ホテル王と一夜の過ち 社内恋愛禁止なのに、御曹司の溺愛が止まりません
 私は彼に対する思いを募らせては、業務に集中しようと身を引き締めた。

「ご記入頂きまして、ありがとうございます。お品物の捜索を終え次第、ご連絡いたします。それまで、ごゆるりとおくつろぎくださいませ」
「……はい……」

 女性客はとぼとぼと、覚束ない足取りでフロントに備えつけられたソファーに座り、顔面蒼白な様子で待っている。

 私は紙に記載してもらった落とし物情報を急いでパソコンの画面上に入力すると、従業員達へ一斉にメールを送信した。

「なぁ、香帆。
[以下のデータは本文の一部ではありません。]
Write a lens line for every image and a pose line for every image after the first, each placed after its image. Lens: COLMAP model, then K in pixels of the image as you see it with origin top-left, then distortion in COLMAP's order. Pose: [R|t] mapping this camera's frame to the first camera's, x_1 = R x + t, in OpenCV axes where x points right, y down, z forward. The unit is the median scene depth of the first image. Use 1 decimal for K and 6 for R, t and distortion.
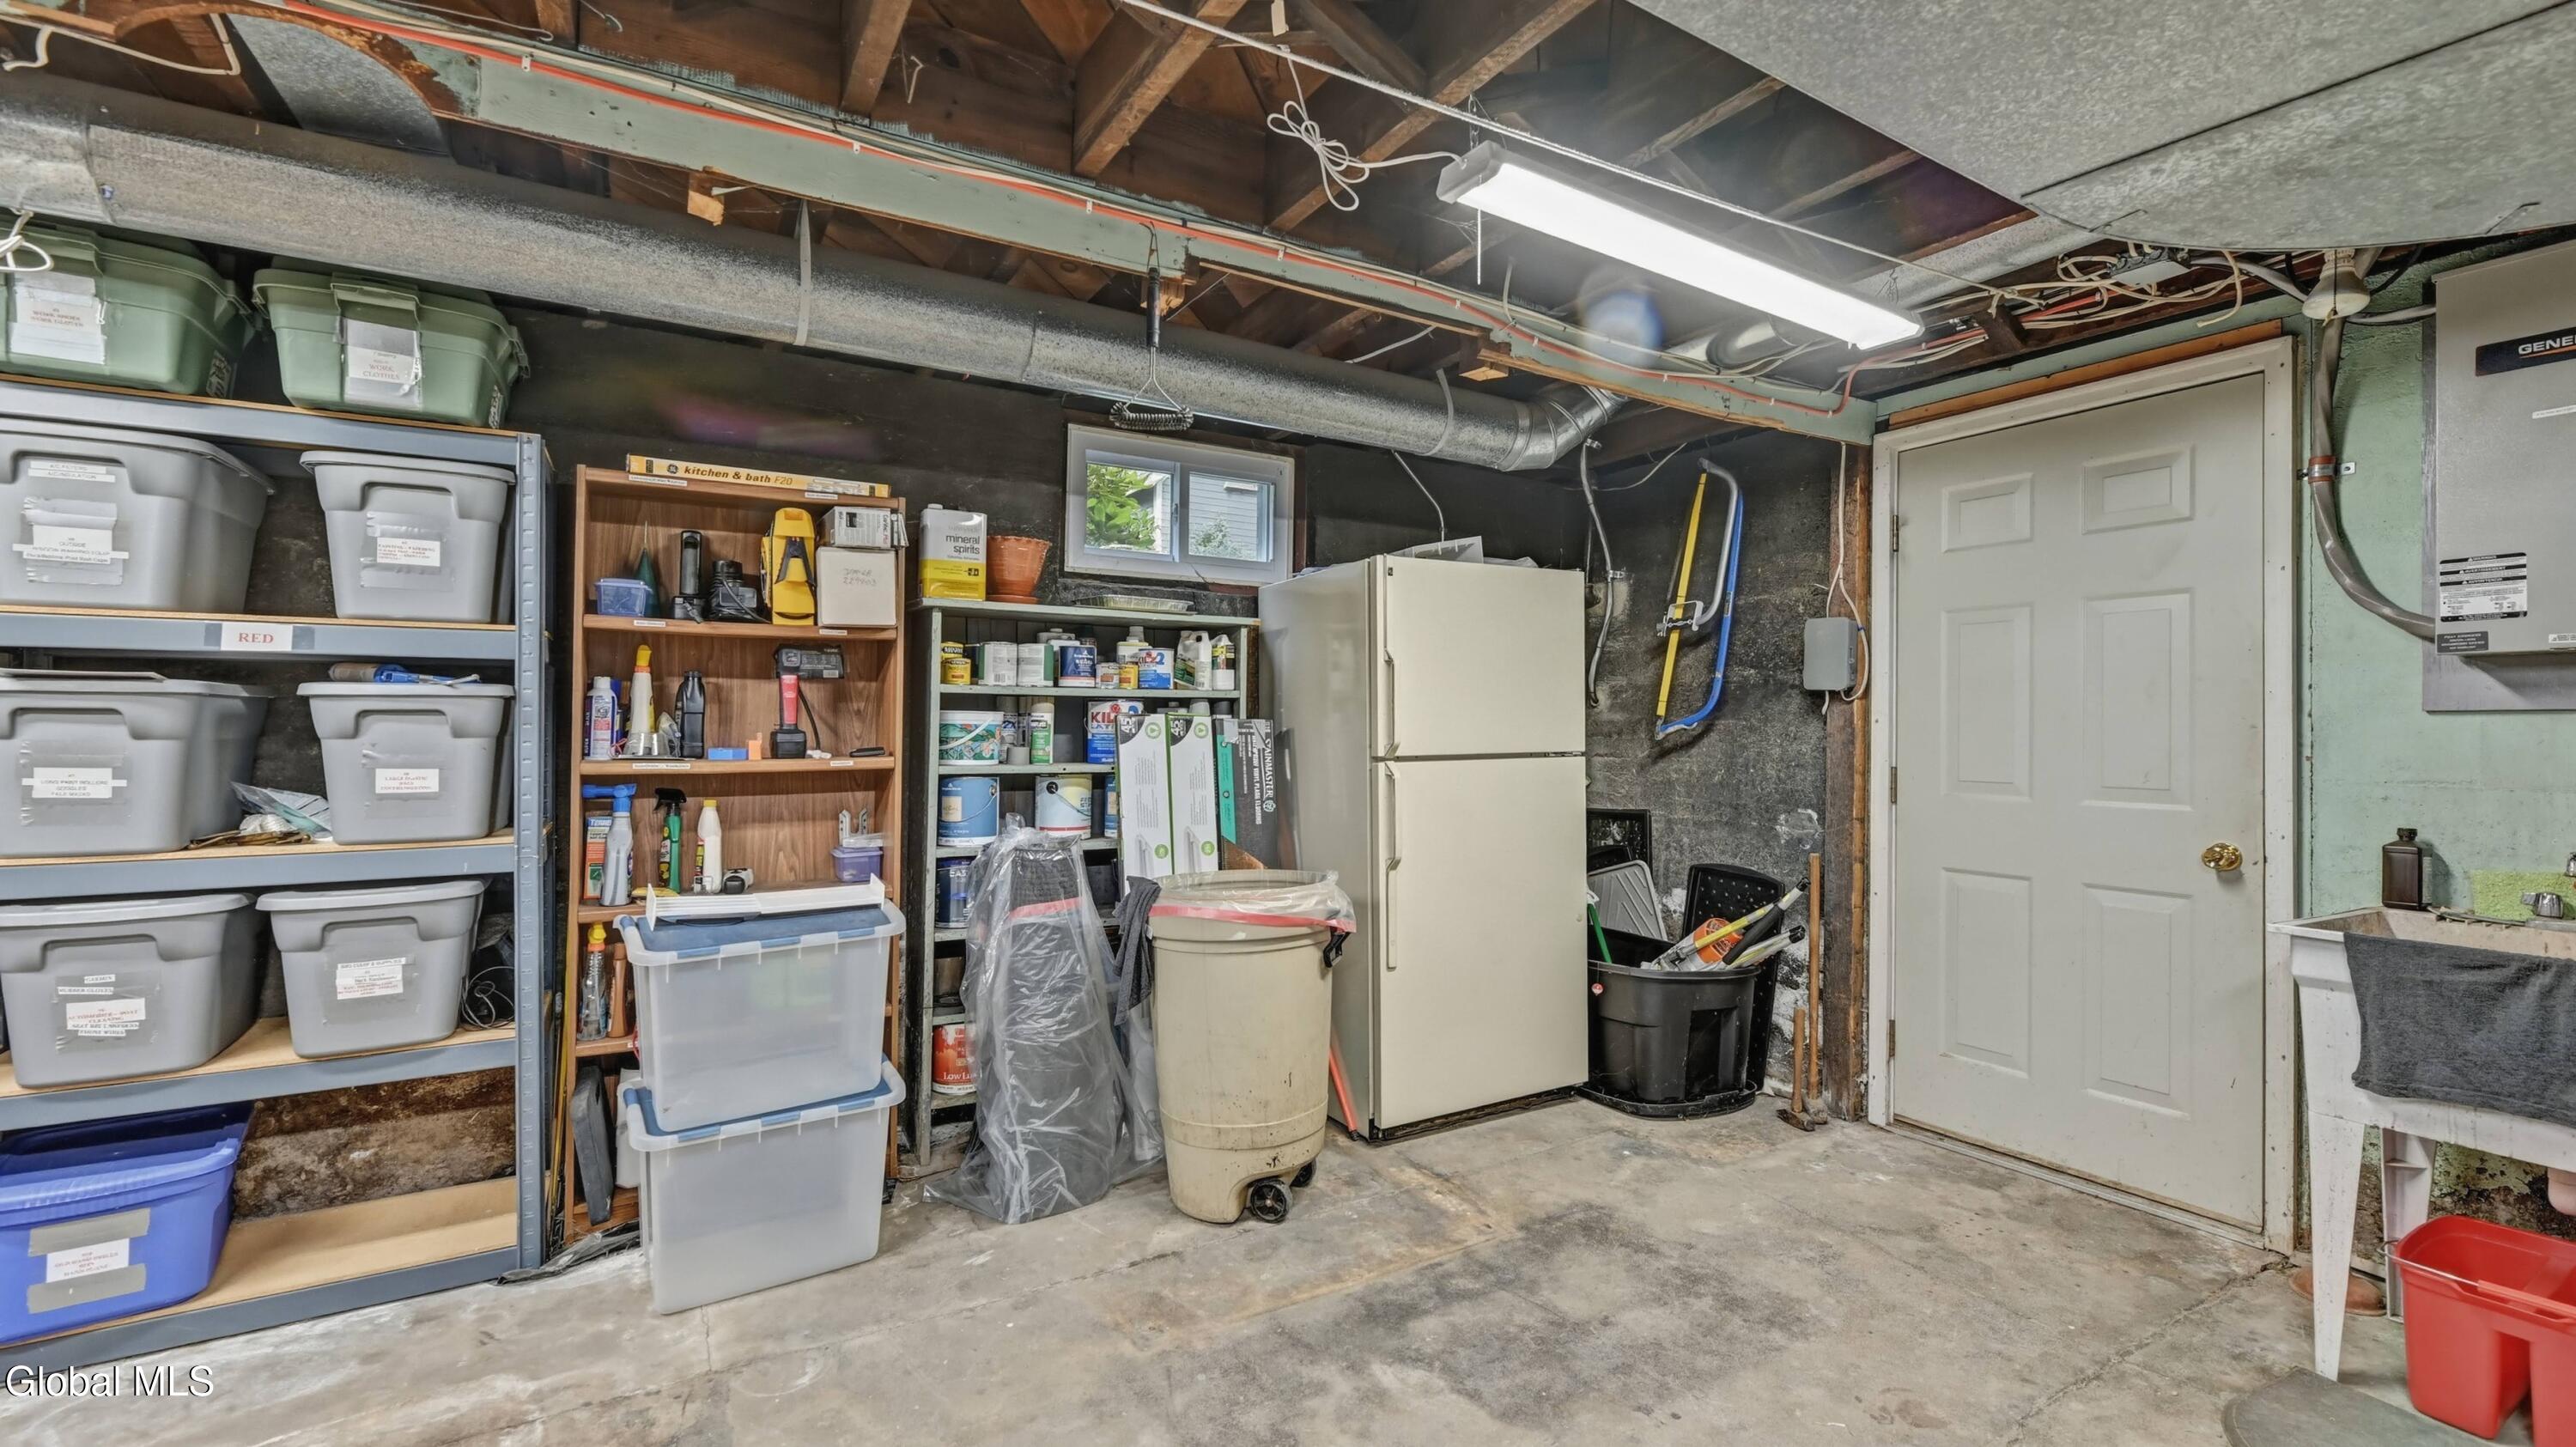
lens RADIAL K [[1060.8, 0, 1298.9], [0, 1060.8, 708.1], [0, 0, 1]] dist [-0.001557, -0.000560]
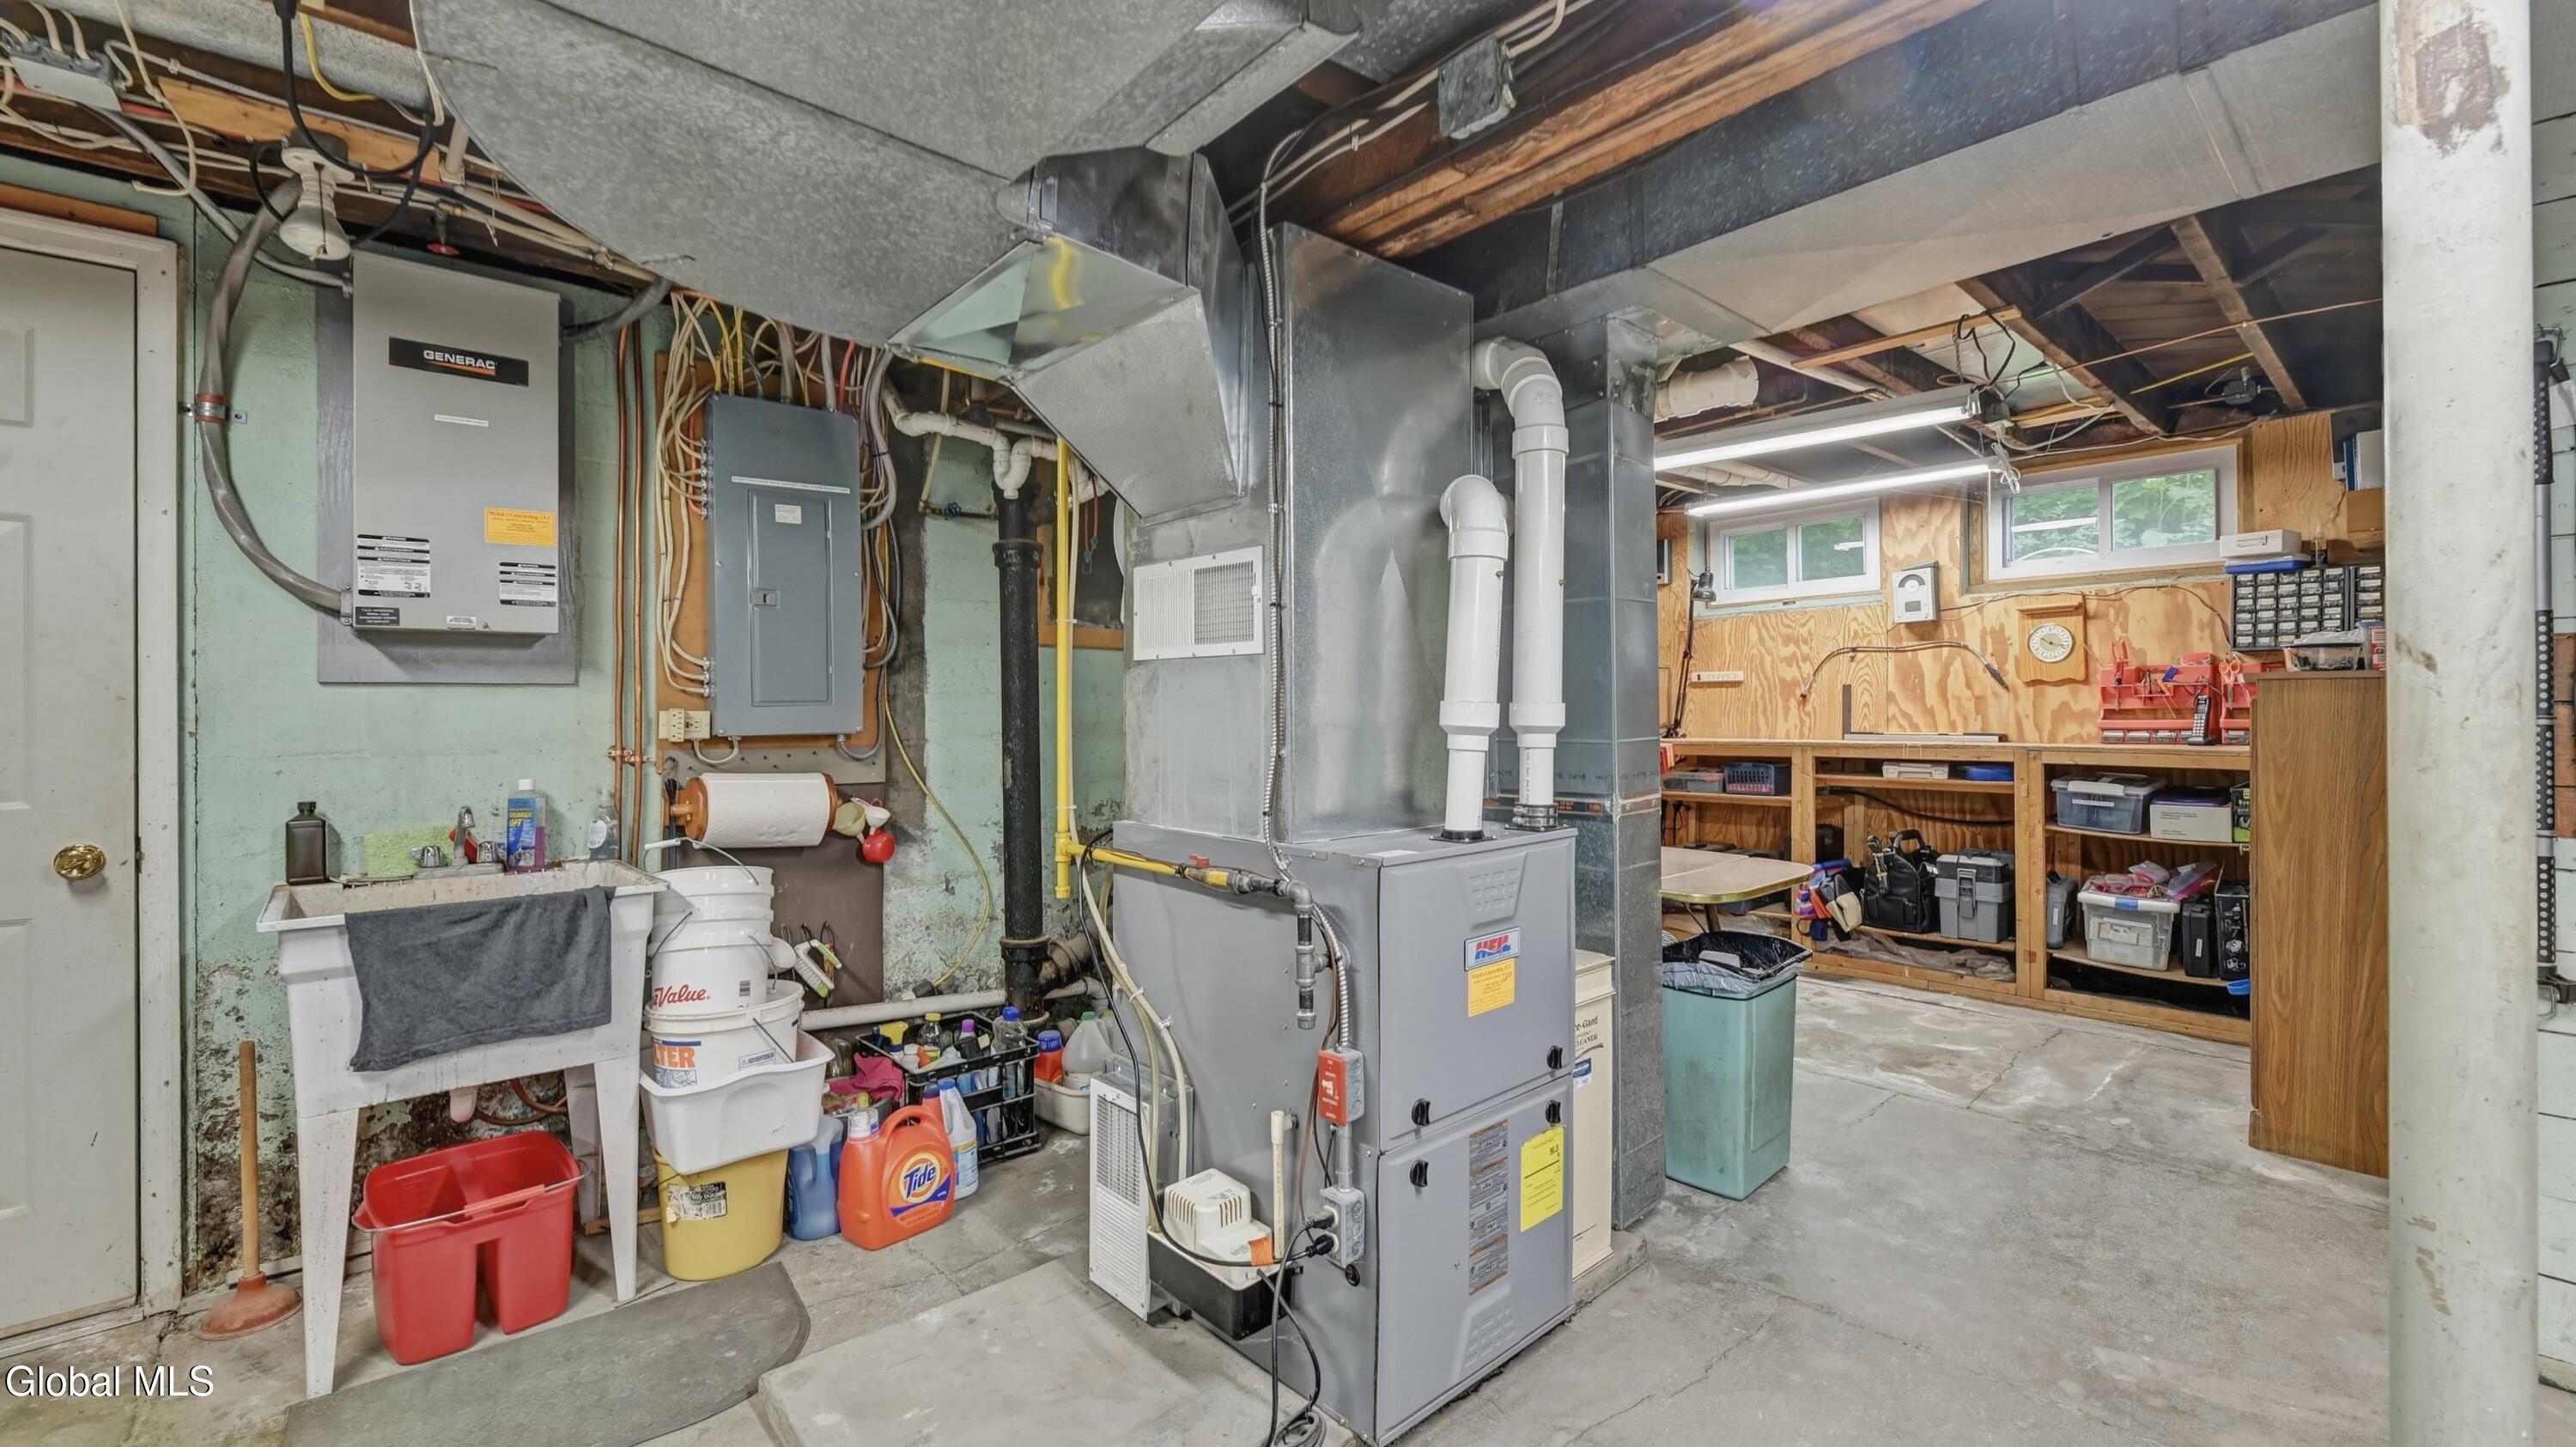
lens RADIAL K [[1060.8, 0, 1298.9], [0, 1060.8, 708.1], [0, 0, 1]] dist [-0.001557, -0.000560]
pose [[-0.171330, -0.007412, 0.985186, -0.078070], [-0.016235, 0.999857, 0.004699, 0.008012], [-0.985080, -0.015190, -0.171426, 0.280884]]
さっきの笑顔……」

 渉も声の大きさを、改善するつもりがあるのかもしれない。

 支配人のアドバイスを受けて、腹式呼吸をやめようと必死になっている。
 そのため、声のトーンがデコボコと大きくなったり小さくなったりしていた。

 私がそれに不快感を表さぬように気をつけながら、幼馴染と見詰め合おうとした時のことだ。

「香帆」
「はい」
「館内の巡回も兼ねて、確認してくる」
「よろしくお願いします」

 こちらの意識を、渉から自分へ向けさせるためだろう。
 総支配人は私の名を呼ぶと、すれ違いざまにさり気なく耳元へ唇を近づける。

 今度は一体、どんな言葉を紡がれるのだろうか。
 私は緊張の面持ちで、彼の口から紡がれる言葉を待った。

「退勤後、いつものバーで」

 どうやら、私に拒否権はないようだ。

 どんな反応を示そうか戸惑っているうちに、彼は落とし物を探しにフロントから出ていってしまった。

「落とし物、見つかるといいな~」

 去りゆく支配人の姿をあっけらかんとした様子で見守る渉が紡いだ言葉へ頷いた私は、憂鬱な気持ちになりながらその後の業務に遵守した。